▶ TÂCHES À RÉALISER
1. Quel philosophe français l'extrait cite-t-il pour qualifier le monde de « non-monde » ou d'« im-monde » ?
2. Relevez toutes les expressions par lesquelles l'extrait désigne le monde auquel les personnes défendues par l'organisation n'ont plus le moindre intérêt.

▶ EXTRAIT DE PAGE
────────

Le vieil encasernement machiniste (dit plus couramment industriel), désormais sans rivage et qui a nom civilisation moderne, achève sous nos yeux, avec son vaste archipel carcéral, la fantastique parabole de son biocide en préparant l’extinction ou du moins la dépopulation drastique de notre propre espèce – espèce à la disparition de laquelle, d’ailleurs, toutes celles qui subsistent encore en dehors d’elle ont un intérêt vital. Tenter un ultime geste politique dans ce contexte relève sans doute du baroud d’honneur, s’agissant d’une politique de l’impossible, mais n’en est pas moins un devoir sensible, une question d’honneur, c’est-à-dire de joie et de puissance. C’est pourquoi nous proposons de fonder comme par jeu une organisation politique – continentale, européenne, pour commencer – d’un genre nouveau (nous préciserons ci-dessous), qui prenne le parti des sans-parti, qui défende les intérêts de toutes celles et ceux qui à ce monde, ou plus exactement à ce chaos organisé (sic) – ce non-monde, ou cet im-monde, dit même le philosophe français F. Fischbach – n’ont pas ou plus le moindre intérêt. Autant dire que la guerre du vivant contre la thanatocratie moderne – le pouvoir non seulement du mort, de l’institué, mais de la mort elle-même – commencerait à peine si l’idée de notre organisation rencontrait quelque succès – ou plutôt davantage de succès, car non seulement il n’est pas exclu qu’elle en rencontre, tout ‘impossibles’ que nous caractérisions ses objectifs, mais elle en rencontre déjà, simple prolongement qu’elle est d’innombrables mais ô combien timides initiatives existantes, qui sont autant de tentatives velléitaires regroupées sous le titre fameux de la convergence des luttes : c’est ce velléitarisme persistant qu’il s’agit ici de contrer ; la présente proposition ne procède en effet que de la résolution de donner corps à pareille convergence.

────────

▶ DONNÉES ENREGISTRÉES

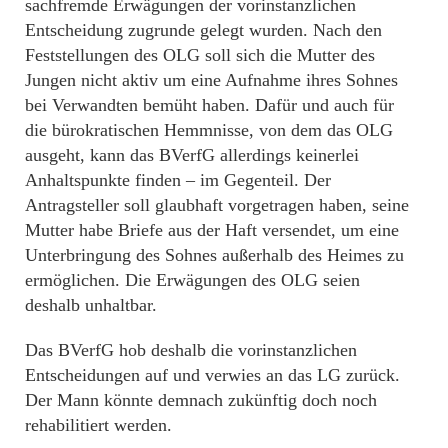
sachfremde Erwägungen der vorinstanzlichen
Entscheidung zugrunde gelegt wurden. Nach den
Feststellungen des OLG soll sich die Mutter des
Jungen nicht aktiv um eine Aufnahme ihres Sohnes
bei Verwandten bemüht haben. Dafür und auch für
die bürokratischen Hemmnisse, von dem das OLG
ausgeht, kann das BVerfG allerdings keinerlei
Anhaltspunkte finden – im Gegenteil. Der
Antragsteller soll glaubhaft vorgetragen haben, seine
Mutter habe Briefe aus der Haft versendet, um eine
Unterbringung des Sohnes außerhalb des Heimes zu
ermöglichen. Die Erwägungen des OLG seien
deshalb unhaltbar.
Das BVerfG hob deshalb die vorinstanzlichen
Entscheidungen auf und verwies an das LG zurück.
Der Mann könnte demnach zukünftig doch noch
rehabilitiert werden.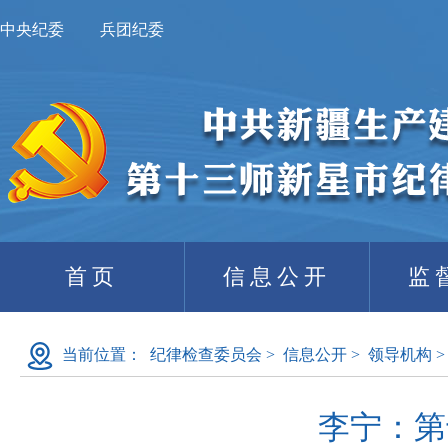
中央纪委
兵团纪委
首页
信息公开
监
当前位置：
纪律检查委员会
>
信息公开
>
领导机构
>
李宁：第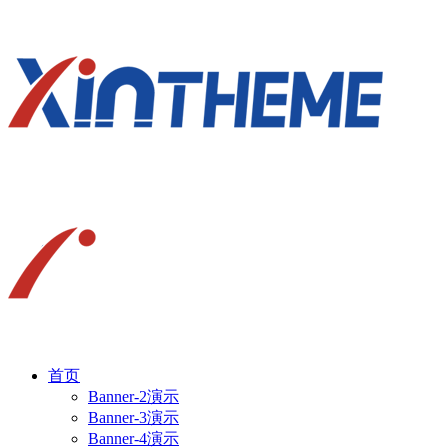
首页
Banner-2演示
Banner-3演示
Banner-4演示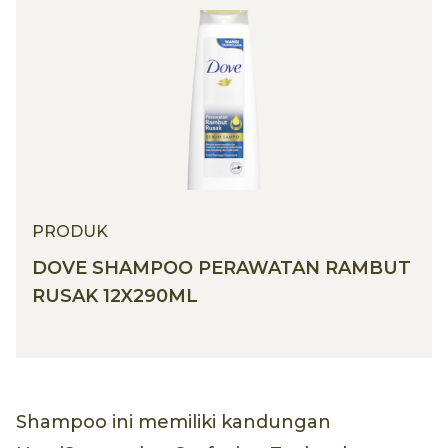
PRODUK
DOVE SHAMPOO PERAWATAN RAMBUT
RUSAK 12X290ML
Shampoo ini memiliki kandungan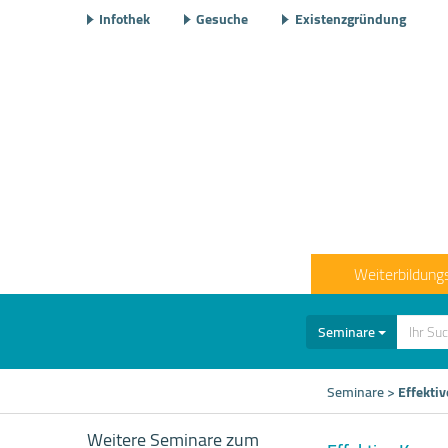
Infothek
Gesuche
Existenzgründung
Weiterbildung
Seminare
Seminare
>
Effekti
Weitere Seminare zum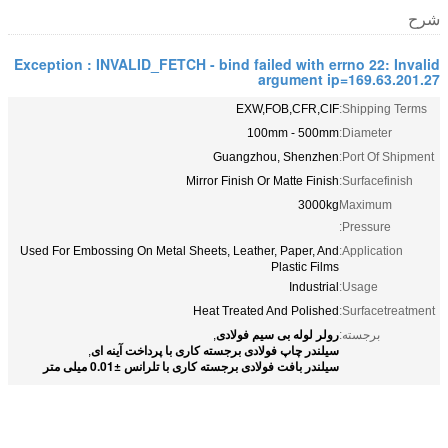
شرح
Exception : INVALID_FETCH - bind failed with errno 22: Invalid
argument ip=169.63.201.27
EXW,FOB,CFR,CIF
Shipping Terms:
100mm - 500mm
Diameter:
Guangzhou, Shenzhen
Port Of Shipment:
Mirror Finish Or Matte Finish
Surfacefinish:
3000kg
Maximum
Pressure:
Used For Embossing On Metal Sheets, Leather, Paper, And
Application:
Plastic Films
Industrial
Usage:
Heat Treated And Polished
Surfacetreatment:
رولر لوله بی سیم فولادی
برجسته:
,
سیلندر چاپ فولادی برجسته کاری با پرداخت آینه ای
,
سیلندر بافت فولادی برجسته کاری با تلرانس ±0.01 میلی متر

────────

▶ RÉPONSES PAR TÂCHE
1. F. Fischbach

2. ce monde ; ce chaos organisé ; ce non-monde ; cet im-monde